Thanks, @Melbourne, for taking one for the team! (I tried watching, at 1.25x speed, and still quit halfway through.)

The YouTube promotional algorithm favors length, which creates a perverse incentive to arbitrarily pad videos to the 30 minute mark plus or minus.

Here is one of many, many pages about this.

I would think it’s the job of whoever posted it to give a summation. But in this case all we were given was:

And a link to a 30 minute video.

[Moderating]

If I’m not mistaken, nobody in this thread has yet said what the issue here actually is. Neither a link to a news article nor a 30-minute video constitutes “discussion”.

I gather, from what I’ve read so far, that McDonalds staff often lie and say the soft-serve machine is broken, because it takes too much time to use it? I think? Some more explanation is definitely in order, here.

@Melbourne has it. The machines are down because they are self cleaning, and spit out cryptic error messages when things go wrong, which requires a service call to the manufacturer to resolve.

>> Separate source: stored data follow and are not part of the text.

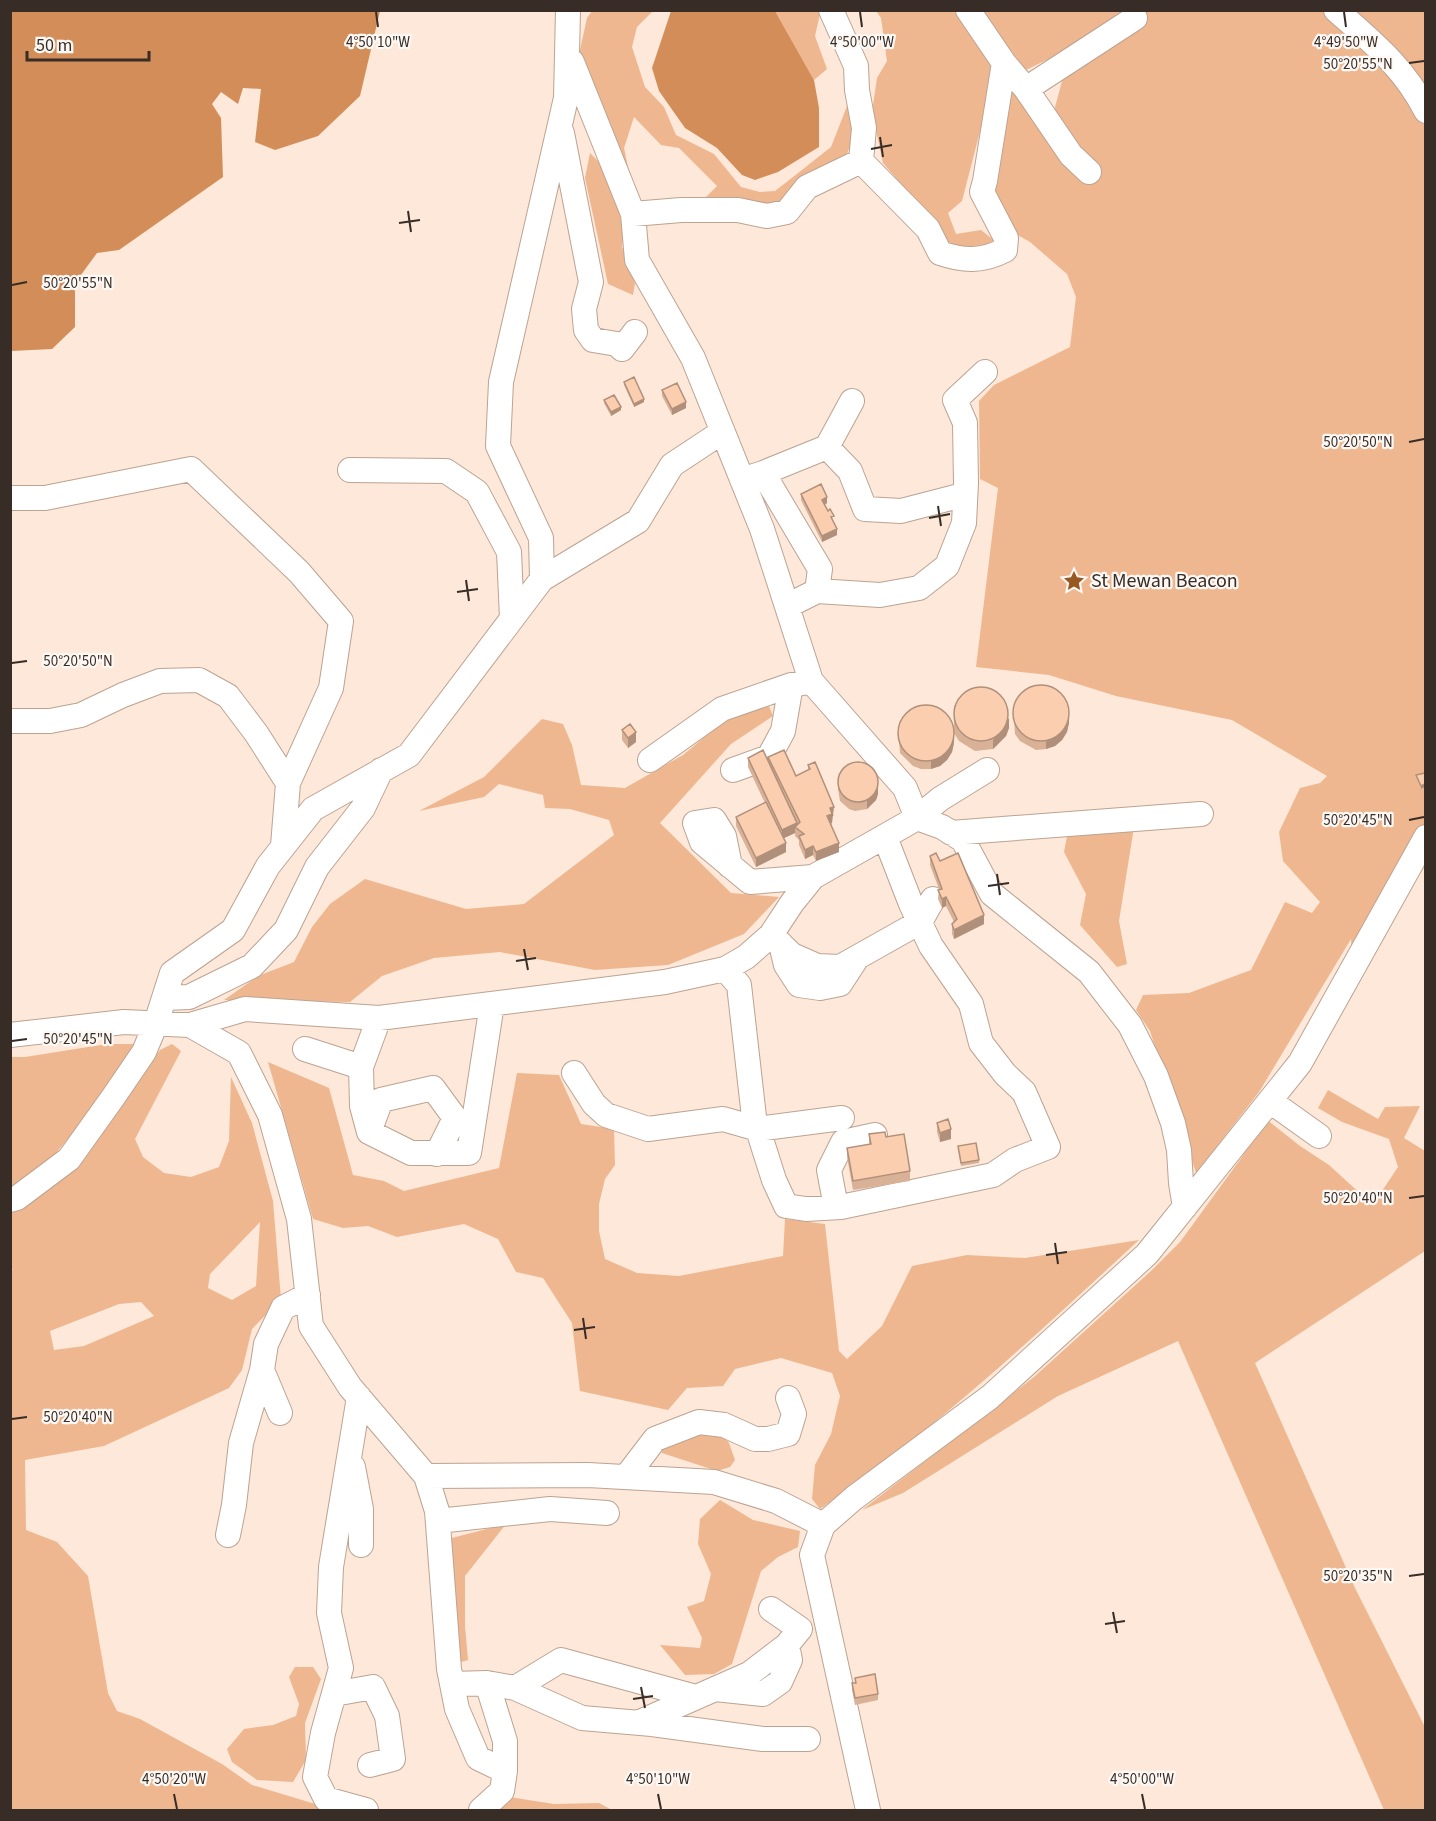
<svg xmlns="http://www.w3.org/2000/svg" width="1436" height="1821" font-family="'Source Sans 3',sans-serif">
<rect width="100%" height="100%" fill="#fde8d9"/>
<path fill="#efb78f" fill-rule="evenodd" d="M592,11H653L637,27L632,47L645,87L664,107L676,135L714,154L741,187L760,192L775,191L793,177L831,147L849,101L853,123L851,143L847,154L799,181L782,202L762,206L704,199L717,186L679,148L661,145L634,117L624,148L631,181L578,59L587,18Z
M775,11H819L820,14L815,36L827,69L814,80Z
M876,11H951L963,15L991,63L984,116L962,201L948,213L956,234L981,230L995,241L976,250L947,247L929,217L883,163L872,112L877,78L887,61L881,18Z
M980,11H1425V837L1353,966L1351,939L1259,1092L1196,1173L1150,1031L1136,1010L1143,995L1189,993L1251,970L1285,902L1312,913L1320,902L1283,861L1279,832L1300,788L1320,783L1327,776L1232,720L1116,696L1049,675L976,667L998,488L980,479L979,401L994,385L1070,347L1076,297L1067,274L1030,242L1011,231L992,195L1009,83L1048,133L1071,48L1026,70Z
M590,153L604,167L624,226L622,247L635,283L633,295L608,284L585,178Z
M769,706L773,716L731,744L660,823L731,893L779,897L744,934L668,965L595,970L500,952L434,958L382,976L350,1002L224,1000L258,976L294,962L312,927L330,904L365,879L466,909L524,904L614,835L609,820L570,809L545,808L543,795L499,784L484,797L419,811L484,777L542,719L563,724L572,745L581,785L625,788L683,755L725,720Z
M1134,827L1119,921L1127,964L1117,967L1080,925L1086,894L1064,852L1068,831Z
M107,1044H134L130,1060L84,1121L47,1163L11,1190V1057H25Z
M172,1044L181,1051L135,1139L143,1157L164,1173L191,1177L219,1167L229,1141L231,1077L252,1123L273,1201L281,1299L252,1329L242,1370L229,1388L104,1446L25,1460L26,1530L57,1542L88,1576L108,1693L117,1711L140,1719L222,1764L252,1785L335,1810H11L10,1273L13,1269H10L11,1207L19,1205L56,1184L86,1150L160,1050ZM260,1222L256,1286L232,1300L208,1288L210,1274ZM141,1302L154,1316L84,1346L54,1350L50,1331L119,1304Z
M268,1062L329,1088L353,1175L384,1181L404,1191L499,1168L517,1073L559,1075L581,1124L614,1129L615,1165L605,1179L599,1204V1231L605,1259L637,1273L679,1276L783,1256L785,1219L825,1224L839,1351L847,1359L882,1326L912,1266L967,1255L1025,1258L1139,1240C1036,1335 936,1429 820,1509L812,1499L815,1465L831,1434L840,1396L832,1373L781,1358L735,1369L723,1386L687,1388L668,1410L580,1391L572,1323L543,1278L516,1272L498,1239L464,1224L397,1237L368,1226L343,1228L313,1219Z
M1328,1090L1378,1119L1385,1107L1420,1106L1404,1138L1425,1151V1251L1255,1363L1355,1588L1425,1727V1810H1384L1178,1341L1058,1396L903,1493L862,1510L1034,1377L1151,1271L1180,1242L1242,1157L1266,1119L1300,1146L1329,1165L1364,1197L1382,1191L1398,1167L1389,1139L1342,1122L1318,1108Z
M716,1429L729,1443L735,1460L730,1467L717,1471L662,1453L659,1445Z
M720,1500L753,1520L800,1531L798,1547L778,1557L761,1571L732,1664L714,1674L685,1675L660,1645L700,1648L702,1638L687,1607L704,1601L711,1574L698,1544L700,1519Z
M506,1524L465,1576V1626L468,1660L461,1662L451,1627L448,1539Z
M295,1667H313L321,1679L305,1723L306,1760L293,1782L257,1780L232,1762L227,1749L244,1729L273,1725L296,1716L299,1704L289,1677Z
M509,1797L554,1804L599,1803L612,1810H503L501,1809Z"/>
<path fill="#d38d59" d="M10,11L11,10L380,11L360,96L318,136L275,150L255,142L261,89L243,88L238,104L221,92L212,104L221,118L223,177L119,250L97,253L75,283V327L52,349L11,351Z
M671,11H775L814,80L819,108V147L778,172L755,180L742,175L717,148L685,128L659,91L652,68Z"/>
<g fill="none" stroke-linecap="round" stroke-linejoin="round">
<defs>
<path id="minor" d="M1336,10C1372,42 1404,67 1426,111
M572,62L633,214L637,260L693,358L762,529L811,681L905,788L917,818L940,799L987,770
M1004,63L1026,89L1071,155L1089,172
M1026,89L1135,18
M562,133L591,282L584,309L586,330L593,340L617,344L622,349L635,332
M861,161L928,229L940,253C963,261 982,262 1005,250L1006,238L982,192L985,181L1004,63L968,10
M633,214L681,210H738L767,216L787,212L807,187L861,161L864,128L857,90L856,66L831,10
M827,447L850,471L865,509L901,511L955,497L965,499
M350,470L446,471L477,492L509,552L512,618
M763,473L827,447L852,401
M742,480L763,473L820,569L817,591
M10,498H45L191,469L299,572L341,621L331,688L288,783L283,846
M542,579L638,521L672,465L722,432
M787,606L817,591L880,595L919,588L947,566L964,523L966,483L965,423L955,400L985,372
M10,721H50L81,715L123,695L160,681L199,680L228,696L256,733L288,783
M650,760L722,709L791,685
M733,770L769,757L783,731L791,685L803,683
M951,833L1201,814
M730,866L724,836L714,820L695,823L702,842L750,882L813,877
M771,935L792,955L817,966L840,967L920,922L933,899
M781,944L786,965L799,985L820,988L840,984L857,958
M725,969L739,985L754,1117L774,1180L786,1206L806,1209L841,1207L993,1175L1015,1160L1048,1147L1024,1092L1005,1074L981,1043L971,1004L931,946L911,904L885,837
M164,998L189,997L252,966L286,930L317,867L363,808L381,770
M190,1025L245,1009L379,1018L665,982L725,969L746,957L771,935L792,903L813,877L917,818L942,827L963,840L992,894L1089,972L1130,1025L1156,1076L1173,1123L1179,1150L1181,1183L1185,1207
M10,1035L124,1022L190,1025L239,1053L270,1115L299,1219L311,1326L350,1387L426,1476L437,1511L449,1669L457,1709L478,1758L505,1771L502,1791L481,1810
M305,1049L361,1067L362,1106L369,1132L411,1153H469L492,1004
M361,1067L379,1018
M574,1073L594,1104L606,1115L648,1129L723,1119L758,1129L842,1118
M1270,1101L1319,1136
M369,1132L381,1100L433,1088L455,1118L437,1154
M10,1200L17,1198L69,1159L114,1096L144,1052L156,1023L172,973L233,930L268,866L313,809L409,755L542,579L541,538L498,446L501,382L566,98L568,10
M836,1207L829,1170L843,1142L875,1135
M262,1370L280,1413
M359,1397L331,1567L329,1613L341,1668L323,1733L315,1777L326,1799L366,1810
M353,1467L361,1509V1545
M426,1476L588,1475L714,1482L776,1501L823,1525
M626,1477L655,1439L699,1422L724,1425L755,1439H768L788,1434L794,1414L788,1398
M438,1521L550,1509L607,1513
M228,1535L234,1505L241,1443L262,1370L266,1344L283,1308L308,1295
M771,1609L800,1629L787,1645
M487,1683L515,1688L582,1718L652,1724L763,1739H808
M452,1684L487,1683L505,1741V1771
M515,1688L561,1660L696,1697
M334,1694L373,1687L387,1716L393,1759L370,1765
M640,1722L749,1674L787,1645L790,1660L780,1682L763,1694L715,1689
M868,1810L812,1555L823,1525L854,1498L990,1397L1147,1254L1300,1063L1426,837"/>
</defs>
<use href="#minor" stroke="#bca392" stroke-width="26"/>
<use href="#minor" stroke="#fff" stroke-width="24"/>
</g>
<path fill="#d8b196" d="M624,382L644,402L634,407L624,385Z
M662,390L686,408L672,415L662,396Z
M604,400L621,410L611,416L604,403Z
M801,494L827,503L825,505L834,522L837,535L822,542L801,500Z
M954,705L1009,728L1006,736L993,749L975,751L959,741L954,733Z
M1013,706L1069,723L1067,732L1062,740L1055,746L1046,749L1036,750L1020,741L1015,734Z
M898,726L954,743L952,752L947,760L940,766L931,769H921L913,766L900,753Z
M622,730L636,742L628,748L622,740Z
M768,757L796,776L808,770V765L834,816H832V823L831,824L839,852L816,861L813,855L805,859L799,845V840L795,836V833L784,838L786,852L756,867L736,826V817L765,803L748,767V758L768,762Z
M838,780L878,794L876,800L867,809L855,811L849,809L840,801L838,789Z
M930,856L940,861L984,924L954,939L952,934V924L954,922L946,906L942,908L938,899L939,889L930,865Z
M937,1123L951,1139L940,1142L937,1132Z
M869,1134L886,1137L910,1171V1181L853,1190L847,1157V1148L869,1144Z
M958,1146L979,1160V1163L961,1166Z
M855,1678L878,1694V1700L855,1705L852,1690V1683H855Z"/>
<path fill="#b0907a" d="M644,399V402L634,407V404Z
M686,402V408L672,415V409Z
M621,407V410L611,416V412Z
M827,497V503L822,506V500Z
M837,529V535L822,542V536Z
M1069,714V723L1067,732L1062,740L1055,746L1046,749V740Z
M1009,718V728L1006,736L993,749V740Z
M636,732V742L628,748V738Z
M954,734V743L952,752L947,760L940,766L931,769V760Z
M1425,784V787L1421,789V786Z
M878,785V794L876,800L867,809V800Z
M834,807L832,823L827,825V816L830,808Z
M797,823V829L795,827V833L782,839V830Z
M786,843V852L756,867V858Z
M839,843V852L816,861V852Z
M813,846V855L805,859V850Z
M946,897V906L942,908V899Z
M984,915V924L954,939V930Z
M951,1129V1139L940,1142V1133Z"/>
<path fill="#fbceaf" stroke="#b0907a" stroke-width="1.5" d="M634,377L644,399L634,404L624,382Z
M677,383L686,402L672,409L662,390Z
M614,395L621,407L611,412L604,400Z
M821,484L827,497L822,500L828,511L830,509L834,516L831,517L837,529L822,536L801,494Z
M1013 713a28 28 0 1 1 56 0a28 28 0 1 1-56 0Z
M954 714a27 27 0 1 1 54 0a27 27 0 1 1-54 0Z
M898 733a28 28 0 1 1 56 0a28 28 0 1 1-56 0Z
M630,724L636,732L628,738L622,730Z
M763,750L797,823L782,830L748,758Z
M784,750L796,776L810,769L808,765L815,762L834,807L830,808L832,814L827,816L839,843L816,852L813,846L805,850L799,836L804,834L795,827L800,822L768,757Z
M838 782a20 20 0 1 1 40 0a20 20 0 1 1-40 0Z
M1425,773V784L1421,786L1416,775Z
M766,802L786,843L756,858L736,817Z
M936,853L940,861L958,853L984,915L954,930L952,924L957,919L946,897L942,899L938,890L942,889L930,856Z
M948,1119L951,1129L940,1133L937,1123Z
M885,1132L886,1137L904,1134L910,1171L853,1181L847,1148L871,1144L869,1134Z
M976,1143L979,1160L961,1163L958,1146Z
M875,1674L878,1694L855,1698L852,1683H856L855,1678Z"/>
<path fill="none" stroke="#372d26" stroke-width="2" d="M376,12L378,27M860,12L862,27M1344,12L1346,27M1409,63L1424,61M880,137L883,157M871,149L892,145M408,211L411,232M399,223L420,220M12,285L27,282M1409,442L1424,439M938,506L941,526M929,518L950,514M466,580L469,601M457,592L478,589M12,663L27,661M1409,820L1424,817M997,874L1000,895M988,886L1009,883M524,949L528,970M516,961L536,958M12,1041L27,1039M1409,1198L1424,1196M1055,1243L1058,1264M1046,1255L1067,1252M583,1318L586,1339M574,1330L595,1327M12,1419L27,1417M1409,1576L1424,1574M1113,1612L1117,1633M1105,1624L1125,1621M641,1687L645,1708M633,1699L653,1696M174,1794L177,1809M658,1794L661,1809M1142,1794L1145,1809"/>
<defs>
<symbol id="sight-bare" viewBox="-9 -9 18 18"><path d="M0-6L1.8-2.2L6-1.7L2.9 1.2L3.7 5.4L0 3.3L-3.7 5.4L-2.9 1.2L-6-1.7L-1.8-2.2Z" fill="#985822" stroke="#fef8f5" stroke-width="2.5" paint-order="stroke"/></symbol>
</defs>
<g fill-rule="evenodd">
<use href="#sight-bare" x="1059" y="566" width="30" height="30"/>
</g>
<g text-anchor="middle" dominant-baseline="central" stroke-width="4.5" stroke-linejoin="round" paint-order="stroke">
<g font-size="20" fill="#372d26" stroke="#fef8f5" text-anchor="start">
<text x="1091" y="581">St Mewan Beacon</text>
</g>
</g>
<g font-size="15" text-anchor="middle" fill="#372d26" stroke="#fef8f5" stroke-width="4.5" stroke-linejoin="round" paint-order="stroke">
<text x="378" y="47">4°50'10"W</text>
<text x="862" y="47">4°50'00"W</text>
<text x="1346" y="47">4°49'50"W</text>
<text x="1358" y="69">50°20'55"N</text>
<text x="78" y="288">50°20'55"N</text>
<text x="1358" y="447">50°20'50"N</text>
<text x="78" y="666">50°20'50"N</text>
<text x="1358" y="825">50°20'45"N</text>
<text x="78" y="1044">50°20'45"N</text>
<text x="1358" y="1203">50°20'40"N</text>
<text x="78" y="1422">50°20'40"N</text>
<text x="1358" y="1581">50°20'35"N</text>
<text x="174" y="1784">4°50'20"W</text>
<text x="658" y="1784">4°50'10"W</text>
<text x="1142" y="1784">4°50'00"W</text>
</g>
<rect width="1436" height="1821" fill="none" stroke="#372d26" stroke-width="24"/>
<path d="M27 51v9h122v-9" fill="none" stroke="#372d26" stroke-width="3"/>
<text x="36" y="51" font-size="18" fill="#372d26" stroke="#fef8f5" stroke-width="4.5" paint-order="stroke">50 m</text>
</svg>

Some new company has created a device that can hack into the system and fix the error without the service call. That’s the new legal drama.

Many franchisers would of course like to use these to save money and get the machines back up more quickly. But McDonalds, having a deal with the soft serve manufacturer, is siding against this. They are instead coming out with their own device–and the hackers think they stole their tech.

It’s a convoluted mess, seemingly all because McDonalds can’t trust its workers to just clean a normal soft serve machine.

It’s also pointed out that none of the (many) other fast food places appear to have this problem, despite using machines from the same manufacturer.